Start of MATERIALS PROVIDED

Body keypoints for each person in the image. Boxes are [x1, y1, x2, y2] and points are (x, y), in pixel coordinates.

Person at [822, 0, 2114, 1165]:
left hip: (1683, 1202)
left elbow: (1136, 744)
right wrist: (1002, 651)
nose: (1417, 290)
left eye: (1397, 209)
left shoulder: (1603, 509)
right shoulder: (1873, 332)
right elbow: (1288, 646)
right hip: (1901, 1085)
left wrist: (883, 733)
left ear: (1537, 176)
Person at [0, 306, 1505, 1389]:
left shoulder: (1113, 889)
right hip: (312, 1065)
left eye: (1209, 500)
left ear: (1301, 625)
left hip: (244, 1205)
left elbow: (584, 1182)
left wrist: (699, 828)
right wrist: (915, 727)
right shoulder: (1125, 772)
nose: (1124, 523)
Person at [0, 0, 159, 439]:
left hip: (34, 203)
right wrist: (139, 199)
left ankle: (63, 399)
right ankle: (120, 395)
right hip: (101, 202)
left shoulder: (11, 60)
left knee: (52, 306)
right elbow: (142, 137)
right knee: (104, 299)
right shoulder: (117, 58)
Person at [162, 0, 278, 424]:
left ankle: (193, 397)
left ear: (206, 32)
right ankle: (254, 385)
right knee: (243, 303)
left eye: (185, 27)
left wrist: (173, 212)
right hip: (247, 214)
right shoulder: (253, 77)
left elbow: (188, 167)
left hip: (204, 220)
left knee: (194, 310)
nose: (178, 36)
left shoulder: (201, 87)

End of MATERIALS PROVIDED

PROMPT>
Wherever the string "ankle" appears in the data above, report the whole line.

FINISHED EXERCISE>
left ankle: (63, 399)
right ankle: (120, 395)
left ankle: (193, 397)
right ankle: (254, 385)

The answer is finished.